We've been buying their spices since hearing how good they are compared to the bland stuff in the stores.  I heartily agree!!!   Hubby ordered more recently and got their taco seasoning.  I really like Taco Bell's seasoning, but after tasting this, I'd say it's as good if not even better.

They usually send a small jar free with a good order; today it is Italian seasoning.  Very tasty, also!!


----------



## Cheska (Oct 30, 2013)

I've been ordering from Penzey's for years - and you absolutely correct; their quality is exceptional.  I usually order in the ziplock kind of bags they send as I have my own jars.  I then store what I do not fill my jars with, in my freezer in a big ziplock that holds them all - that way they don't get stale and loose their "ooomph."  Have you tried their Vietnamese cinnamon?  If you like cinnamon, this is exceptional.


----------



## Anne (Oct 30, 2013)

Cheska said:


> I've been ordering from Penzey's for years - and you absolutely correct; their quality is exceptional.  I usually order in the ziplock kind of bags they send as I have my own jars.  I then store what I do not fill my jars with, in my freezer in a big ziplock that holds them all - that way they don't get stale and loose their "ooomph."  Have you tried their Vietnamese cinnamon?  If you like cinnamon, this is exceptional.

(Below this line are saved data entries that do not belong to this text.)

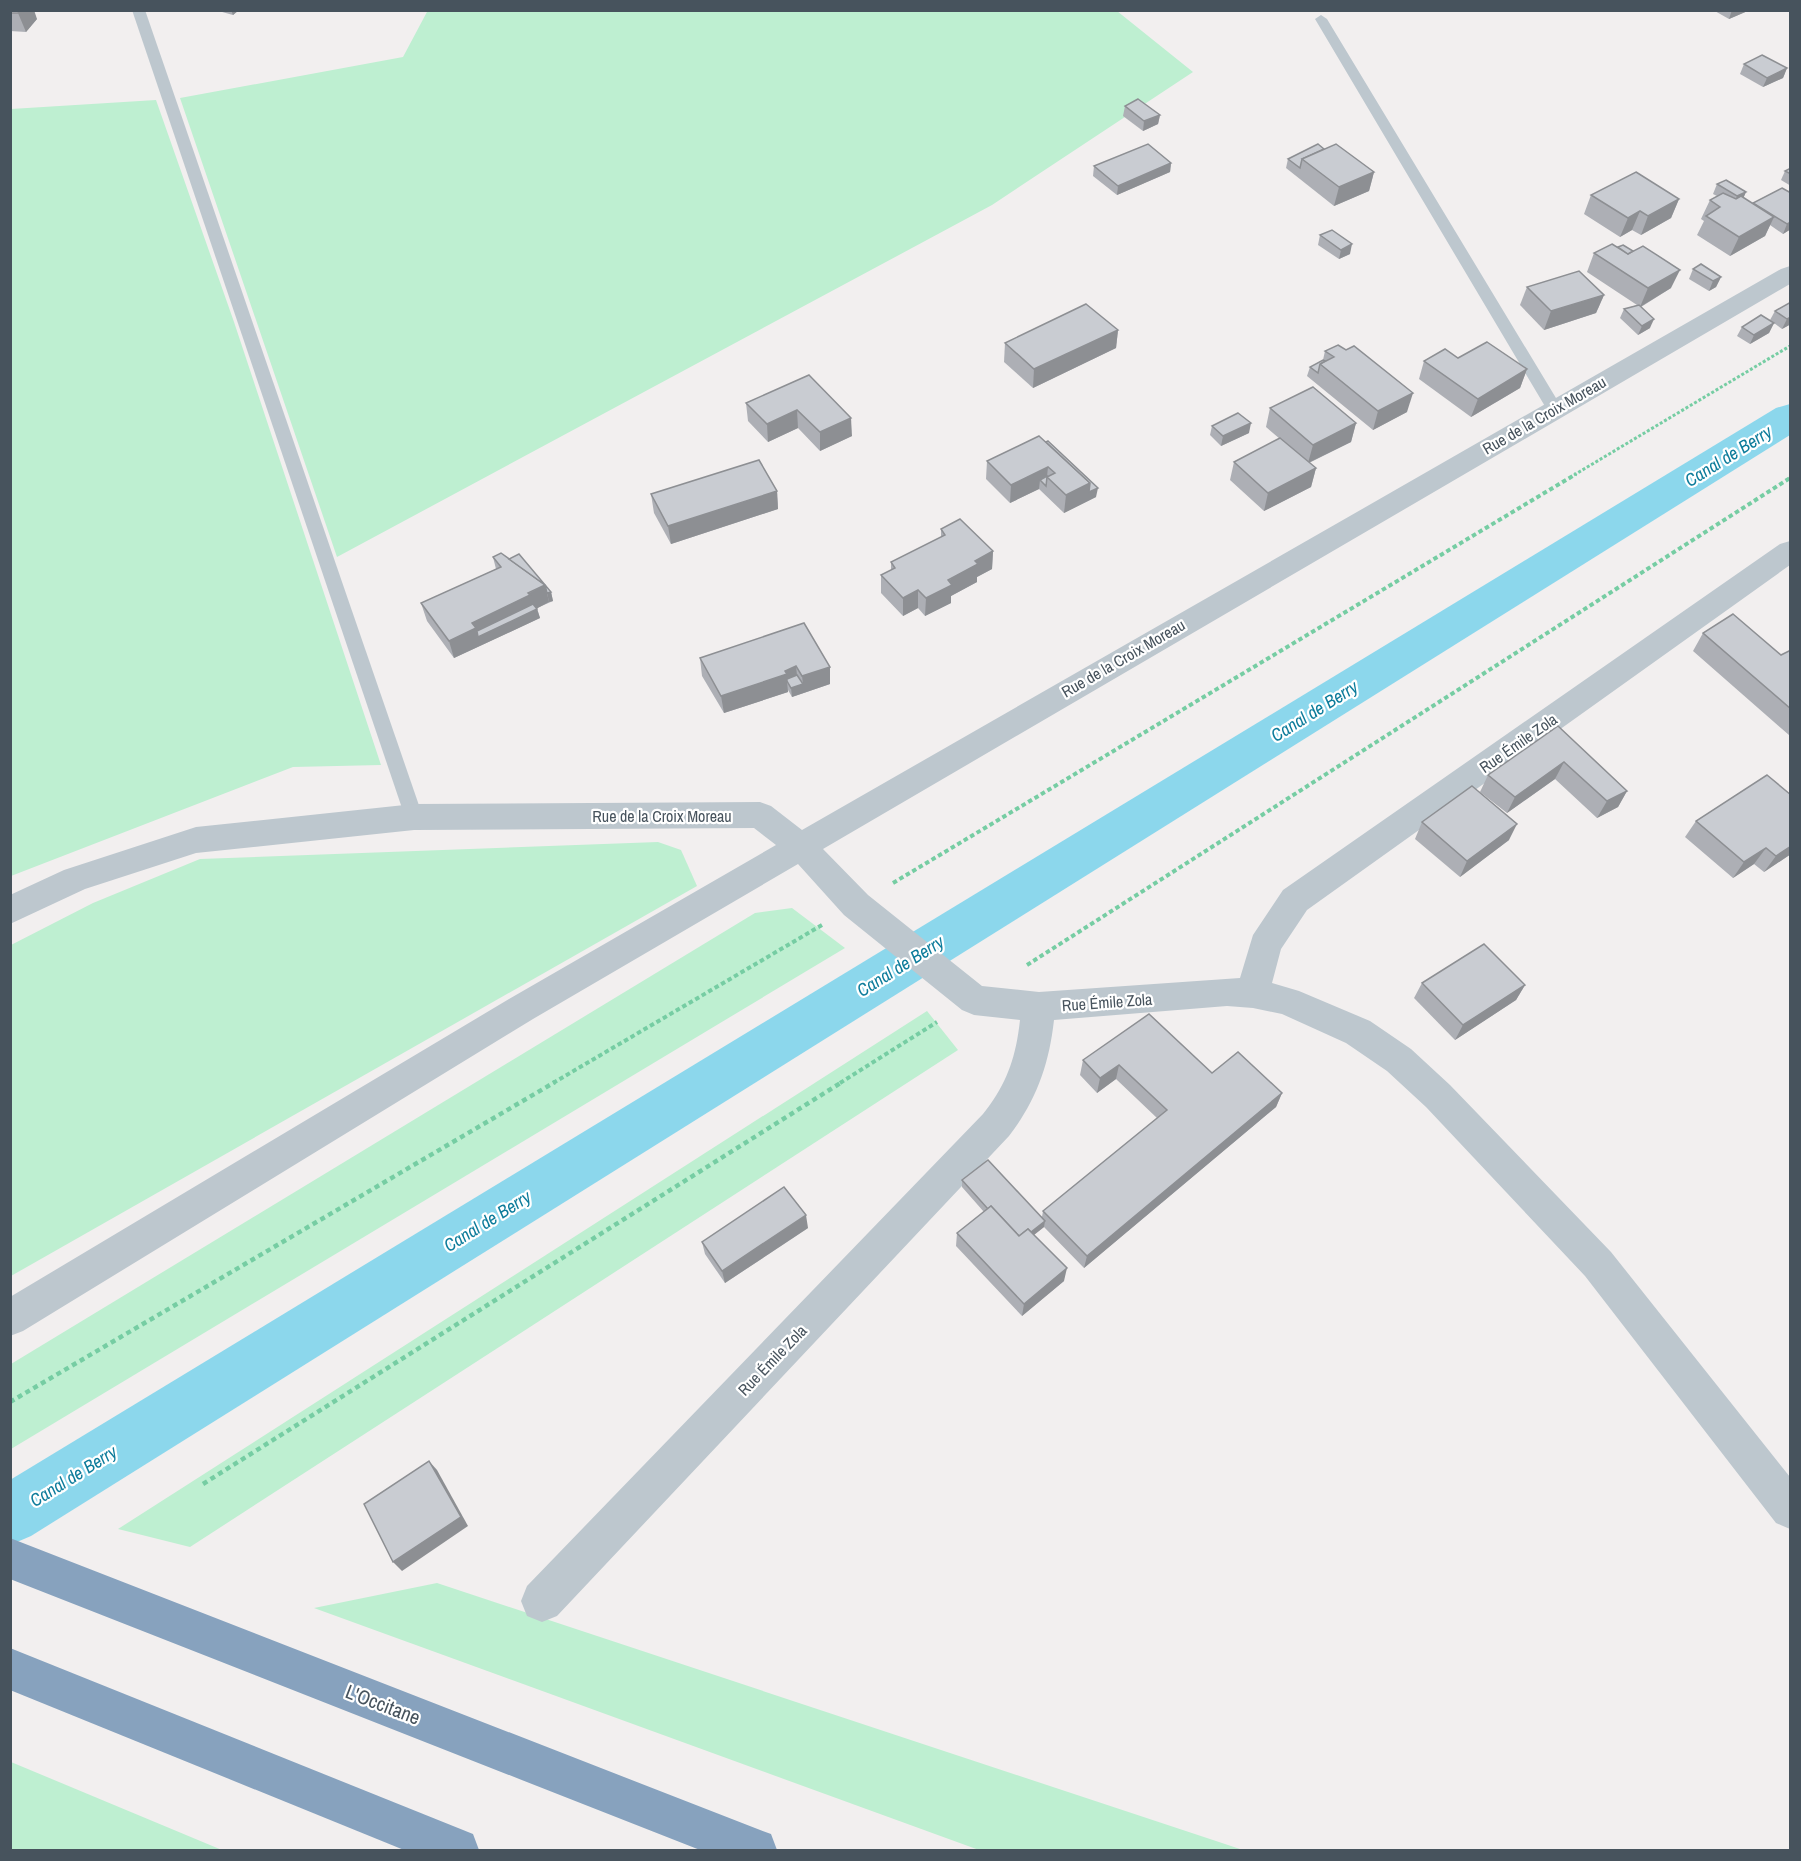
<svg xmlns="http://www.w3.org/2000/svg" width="1801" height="1861" font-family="'Archivo Narrow',sans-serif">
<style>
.green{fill:#beefd1}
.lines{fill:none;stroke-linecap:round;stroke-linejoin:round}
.canal{fill:#8cd7ec;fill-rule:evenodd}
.path-far2{stroke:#76cda3;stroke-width:3;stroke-dasharray:3 2;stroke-linecap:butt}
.path-far1{stroke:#76cda3;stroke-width:4;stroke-dasharray:4.5 3;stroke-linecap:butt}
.path{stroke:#76cda3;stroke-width:4.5;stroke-dasharray:5 4;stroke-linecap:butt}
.service{fill:#bdc7ce;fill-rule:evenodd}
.minor{fill:#bdc7ce;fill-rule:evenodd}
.motorway{fill:#87a2be;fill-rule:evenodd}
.wall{fill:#adafb5}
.shaded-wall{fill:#8d8f93}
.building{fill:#c9ccd2;stroke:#8d8f93;stroke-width:1.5}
.labels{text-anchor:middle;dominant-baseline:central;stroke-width:4.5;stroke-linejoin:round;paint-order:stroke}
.street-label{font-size:16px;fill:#47535d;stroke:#fff}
.water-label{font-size:18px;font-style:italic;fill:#0d7c9b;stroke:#fff}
.near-street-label{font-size:20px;fill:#47535d;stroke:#fff}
</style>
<rect width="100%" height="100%" fill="#f2efef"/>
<g class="green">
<path d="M428,10l689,1 76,61 -201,133 -655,352 -157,-459 223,-41z"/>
<path d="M156,100l78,222 147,443 -88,2 -282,109v-767z"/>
<path d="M658,842l23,8 16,36 -686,390v-331l82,-42 107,-44z"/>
<path d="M792,908l53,40 -834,501v-85l744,-451z"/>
<path d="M927,1011l31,39 -768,497 -72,-18z"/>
<path d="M437,1583l779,258 27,9h-264l-665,-242z"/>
<path d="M11,1762l211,88h-211z"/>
</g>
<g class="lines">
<path class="canal" d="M1790,404v31l-1759,1101 -21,9v-65l1766,-1072z"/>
<path class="path-far2" d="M1574,475l216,-129"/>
<g class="path-far1">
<path d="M893,883l683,-409"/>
<path d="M1027,965l763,-487"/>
<path d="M553,1083l269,-158"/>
<path d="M840,1083l97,-61"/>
</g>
<g class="path">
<path d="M10,1402l545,-320"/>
<path d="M203,1484l639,-402"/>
</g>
<g class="service">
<path d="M132,10h13l278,807 -2,5 -7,2 -7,-2 -2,-5z"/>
<path d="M1321,15l6,4 235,389 -2,4h-12l-2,-4 -231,-389z"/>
</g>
<path class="minor" d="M1790,266v18l-967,565 45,46 114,91 57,6 201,-14 13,-43 30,-45 497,-346 10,-3v24l-483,345 -26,39 -9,34 27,8 71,30 41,28 39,36 161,167 179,225v52l-14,-6 -191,-247 -159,-169 -39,-36 -41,-28 -64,-29 -29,-6 -26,-2 -173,14c-5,45 -18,81 -45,116l-452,480 -15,6 -15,-6 -6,-15 6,-15 456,-472c24,-30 33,-57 37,-94l-46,-5 -12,-5 -118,-95 -46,-51 -265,155 -510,312 -13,5v-39l499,-298 267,-154 -22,-17 -340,2 -218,23 -111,36 -75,35v-29l54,-25 132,-43 218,-23 346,-2 11,4 31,24 979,-561z"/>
<g class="motorway">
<path d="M10,1538l745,290 16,6 6,16h-77l-690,-271z"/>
<path d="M10,1648l463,186 6,16h-75l-394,-160z"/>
</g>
</g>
<g class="wall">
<path d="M10,10l27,9 -11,13 -16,-1z"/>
<path d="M215,10h24l-6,5z"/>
<path d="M1713,10h37l-21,9z"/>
<path d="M1744,64l43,4 -4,10 -20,9 -23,-13z"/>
<path d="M1125,106l35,9 -2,9 -15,7 -20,-15z"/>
<path d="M1324,149l50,23 -5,19 -35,15 -48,-38 2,-9z"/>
<path d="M1171,163l-1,9 -53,23 -24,-19 1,-10z"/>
<path d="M1791,168v18l-10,-6 4,-9z"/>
<path d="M1717,184l29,8 -3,6 9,6 1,-1 29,-15 9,41 -8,5 -13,-9 -5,11 -35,20 -33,-21 7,-14 -3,-2 9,-19 7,-4 -4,-2z"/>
<path d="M1591,195l88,4 -8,19 -30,17 -9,-5 -12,7 -36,-23z"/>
<path d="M1320,235l30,19 -11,5 -21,-14z"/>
<path d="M1594,253l77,35 -30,19 9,21 -12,7 -18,-17 4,-9 13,-4 -50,-33z"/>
<path d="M1693,269l28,8 -5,10 -7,4 -20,-12z"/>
<path d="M1527,287l77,8 -8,18 -52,17 -24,-25z"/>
<path d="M1791,302v22l-9,5 -12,-9 5,-9z"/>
<path d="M1774,323l-5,10 -19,11 -13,-8 5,-9z"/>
<path d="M1118,330l-2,18 -83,40 -29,-26 1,-19z"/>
<path d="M1325,351l82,61 -34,18 -66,-54 3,-9 13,-7z"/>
<path d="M1458,358l69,11 -7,19 -49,29 -52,-38 5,-18z"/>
<path d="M809,375l43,61 -32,15 -22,-23 -30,14 -20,-21 -2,-18z"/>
<path d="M1270,408l86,15 -5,19 -42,21 7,5 -5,19 -47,24 -34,-31 4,-18 46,-23 -14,-12z"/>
<path d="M1212,426l37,7 -28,13 -11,-11z"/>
<path d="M1039,436l57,61 -32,16 -25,-24 -29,14 -24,-24 1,-18z"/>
<path d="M777,491l1,18 -107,35 -17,-31 -3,-19z"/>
<path d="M941,529l52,22 -1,18 -15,8v5l-26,14v7l-26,13 -7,-8 -15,8 -22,-23v-18l10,-5v-8l50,-25z"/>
<path d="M493,557l58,35 2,9 -16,7 3,10 -86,40 -27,-37 -6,-18 75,-34z"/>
<path d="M804,623l26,61 -38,13 -4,-7v2l-64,21 -22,-37 -2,-18z"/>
<path d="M1703,633l78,22 10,-5v84l-2,1 -96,-84z"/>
<path d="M1558,726l69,65 -9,16 -21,11 -42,-39 -48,34 -27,-21 8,-17z"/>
<path d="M1791,795v59l-27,18 -10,-8 -21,14 -48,-41 11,-16z"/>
<path d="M1422,822l87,18 -49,37 -45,-38z"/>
<path d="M1422,983l103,2 -9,15 -61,40 -41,-42z"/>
<path d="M1083,1060l129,13 70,20 -6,14 -192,161 -40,-41 -10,8 30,46 -42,35 -66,-70 1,-13 27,-21 -22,-25v-7l80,37 1,-6 114,-93 -41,-39 -19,14 -17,-18z"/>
<path d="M808,1228l-83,55 -20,-29 -3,-12z"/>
</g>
<g class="shaded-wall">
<path d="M20,10h14l3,9 -11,13 -8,-19z"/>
<path d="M231,10h8l-6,5z"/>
<path d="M1732,10h18l-21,9z"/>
<path d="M1787,68l-4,10 -20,9 4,-9z"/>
<path d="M1160,115l-2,9 -15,7 1,-10z"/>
<path d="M1171,163l-1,9 -53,23 1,-9z"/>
<path d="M1374,172l-5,19 -35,15 5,-19z"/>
<path d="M1746,192l-4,9 -9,5 4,-10z"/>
<path d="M1679,199l-8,19 -30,17 7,-19z"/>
<path d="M1640,211l-8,19 -12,7 8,-19z"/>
<path d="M1774,217l-9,19 -35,20 9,-19z"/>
<path d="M1791,222v7l-8,5 4,-10z"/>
<path d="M1352,244l-2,10 -11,5 2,-9z"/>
<path d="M1680,270l-9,18 -31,19 8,-19z"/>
<path d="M1721,277l-5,10 -7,4 4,-10z"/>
<path d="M1604,295l-8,18 -52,17 7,-19z"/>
<path d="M1791,317v7l-9,5 5,-10z"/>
<path d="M1654,319l-4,9 -12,7 4,-9z"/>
<path d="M1774,323l-5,10 -19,11 4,-9z"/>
<path d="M1118,330l-2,18 -83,40 1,-19z"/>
<path d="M1527,369l-7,19 -49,29 7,-18z"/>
<path d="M1413,393l-6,19 -34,18 5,-19z"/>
<path d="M797,410l1,18 -30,14 -1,-18z"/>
<path d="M851,418l1,18 -32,15v-19z"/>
<path d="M1251,423l-2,10 -28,13 2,-10z"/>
<path d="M1356,423l-5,19 -43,21 5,-18z"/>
<path d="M1048,467l-2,19 -6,-6 -1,9 -29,14 1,-18z"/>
<path d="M1316,468l-5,19 -47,24 4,-18z"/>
<path d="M1090,483l8,5 -2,9 -32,16 2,-18z"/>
<path d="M777,491l1,18 -107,35 -3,-18z"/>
<path d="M993,551l-1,18 -15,8v5l-26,14v7l-26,13 1,-18 49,-37z"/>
<path d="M545,585l4,17 -15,8 3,-1 3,9 -86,40 -5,-17 23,-18z"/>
<path d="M918,590v18l-15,8v-18z"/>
<path d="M551,592l2,9 -4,1 -2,-9z"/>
<path d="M796,666l2,18 -11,-3 1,11 -64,21 -3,-17z"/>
<path d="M830,667v17l-38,13 -1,-9 12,-4 -1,-8z"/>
<path d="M1564,762l-9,17 -48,34 8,-16z"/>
<path d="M1627,791l-9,16 -21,11 10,-17z"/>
<path d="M1517,824l-8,16 -49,37 7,-16z"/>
<path d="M1791,846v8l-27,18 12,-16z"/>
<path d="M1766,848l-12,16 -21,14 11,-16z"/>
<path d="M1525,985l-9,15 -61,40 8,-15z"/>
<path d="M1119,1065l-3,14 -19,14 3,-15z"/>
<path d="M1282,1093l-6,14 -192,161 3,-12z"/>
<path d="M806,1215l2,13 -83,55 -3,-12z"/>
<path d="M1045,1221l-1,6 -27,21 1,-6z"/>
<path d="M1067,1268l-3,13 -42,35 2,-12z"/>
<path d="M429,1461l8,9 31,56 -66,45 -9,-9z"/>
</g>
<g class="building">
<path d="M10,10h10l-2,3h-8z"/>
<path d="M1762,55l25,13 -20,10 -23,-14z"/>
<path d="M1138,99l22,16 -16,6 -19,-15z"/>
<path d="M1148,144l23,19 -53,23 -24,-20z"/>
<path d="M1318,144l6,5 -22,10 -2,9 -12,-9z"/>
<path d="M1336,144l38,28 -35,15 -37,-28z"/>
<path d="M1791,168v6l-6,-3z"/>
<path d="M1636,172l43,27 -31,17 -8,-5 -12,7 -37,-23z"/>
<path d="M1726,180l20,12 -9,4 -20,-12z"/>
<path d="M1782,188l9,5v29l-4,2 -34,-21z"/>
<path d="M1723,193l13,6 5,-3 33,21 -35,20 -33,-21 14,-9 -10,-7z"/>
<path d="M1332,230l20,14 -11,6 -21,-15z"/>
<path d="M1612,244l16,10 15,-8 37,24 -32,18 -54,-35z"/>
<path d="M1623,245l10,6 -5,3 -10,-7z"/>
<path d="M1701,264l20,13 -8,4 -20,-12z"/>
<path d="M1579,271l25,24 -53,16 -24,-24z"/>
<path d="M1791,302v15l-4,2 -12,-8z"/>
<path d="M1086,304l32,26 -84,39 -29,-26z"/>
<path d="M1639,305l15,14 -12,7 -18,-17z"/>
<path d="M1761,315l13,8 -20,12 -12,-8z"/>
<path d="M1487,342l40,27 -49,30 -54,-38 21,-12 13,9z"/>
<path d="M1338,345l8,5 8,-4 59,47 -35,18 -58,-47 14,-7 -9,-6z"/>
<path d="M1323,360l2,1 -5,3 -2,9 -8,-6z"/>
<path d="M809,375l42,43 -31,14 -23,-22 -30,14 -21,-21z"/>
<path d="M1313,387l43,36 -43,22 -43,-37z"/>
<path d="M1238,413l13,10 -28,13 -11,-10z"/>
<path d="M1039,436l51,47 -24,12 -19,-18 8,-4 -7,-6 -37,18 -24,-24z"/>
<path d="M1280,438l36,30 -48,25 -34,-31z"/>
<path d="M1048,441l50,47 -9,4 1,-9 -44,-41z"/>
<path d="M759,460l18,31 -109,35 -17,-32z"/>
<path d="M1047,476v1l-1,9 -6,-6z"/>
<path d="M960,519l33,32 -18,10 3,3 -30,16 4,5 -26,13 -8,-8 -15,8 -22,-23 14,-7 -4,-6 54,-27 -4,-6z"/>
<path d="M501,553l44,32 -17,8 2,2 -58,28 4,5 -27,13 -28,-38 80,-36 -8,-10z"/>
<path d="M519,554l32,38 -4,1 -2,-8 -36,-26z"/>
<path d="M533,604l4,5 -59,28 -1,-6z"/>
<path d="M1733,614l48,41 10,-5v59l-88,-76z"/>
<path d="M804,623l26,44 -28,9 -6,-10 -11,5 2,3 -66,22 -21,-38z"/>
<path d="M797,675l6,9 -12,4 -4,-7v-2z"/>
<path d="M1558,726l69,65 -20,10 -43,-39 -49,35 -27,-22z"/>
<path d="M1767,775l24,20v51l-15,10 -10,-8 -22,14 -48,-41z"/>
<path d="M1472,786l45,38 -50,37 -45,-39z"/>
<path d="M1484,944l41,41 -62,40 -41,-42z"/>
<path d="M1149,1014l63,59 26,-21 44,41 -195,163 -44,-45 124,-101 -48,-45 -19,13 -17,-18z"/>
<path d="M988,1160l57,61 -14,11 -3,-3 -9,7 -28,-30 -3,3 -26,-29z"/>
<path d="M784,1187l22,28 -84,56 -20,-29z"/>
<path d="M991,1206l28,30 9,-7 39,39 -43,36 -67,-71z"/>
<path d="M429,1461l32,56 -68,45 -29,-58z"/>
</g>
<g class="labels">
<g class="street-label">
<text transform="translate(1544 415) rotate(-30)">Rue de la Croix Moreau</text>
<text transform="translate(1123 658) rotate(-30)">Rue de la Croix Moreau</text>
<text transform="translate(1518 743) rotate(-35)">Rue Émile Zola</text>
<text x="662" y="816">Rue de la Croix Moreau</text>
<text transform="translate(1107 1002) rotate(-4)">Rue Émile Zola</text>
<text transform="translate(772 1360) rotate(-46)">Rue Émile Zola</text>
</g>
<g class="water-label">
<text transform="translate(1728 456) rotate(-32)">Canal de Berry</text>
<text transform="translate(1314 711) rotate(-32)">Canal de Berry</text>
<text transform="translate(900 966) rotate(-32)">Canal de Berry</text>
<text transform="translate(487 1221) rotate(-32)">Canal de Berry</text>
<text transform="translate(73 1476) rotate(-32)">Canal de Berry</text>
</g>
<g class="near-street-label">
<text transform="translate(383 1704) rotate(21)">L'Occitane</text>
</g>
</g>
<rect width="1801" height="1861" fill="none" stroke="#47535d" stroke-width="24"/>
</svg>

We have their cinnamon, which definitely is better than the store stuff, but didn't see the Vietnamese - thanks for the tip, and I'll order it next time.  Great idea about the bags; now that I have the jars, I'll try that next time!!


----------



## Ozarkgal (Oct 30, 2013)

There is a Penzy spice store in Dallas that I used to visit occasionally.  I am a spice nut and could go crazy broke in there.  Just the chili powders alone could send me into a cold sweat of indecision and fear of choosing one not too hot , not too mild, but just right.  It smelled so wonderful in there too.


----------



## Steve (Oct 30, 2013)

We have something like that up here called "The Bulk Barn" that has sooooo many items one can actually spend the afternoon browsing and still be bewildered..
I get my herbs, spices, wheat gluten flour, and almond flour there..


----------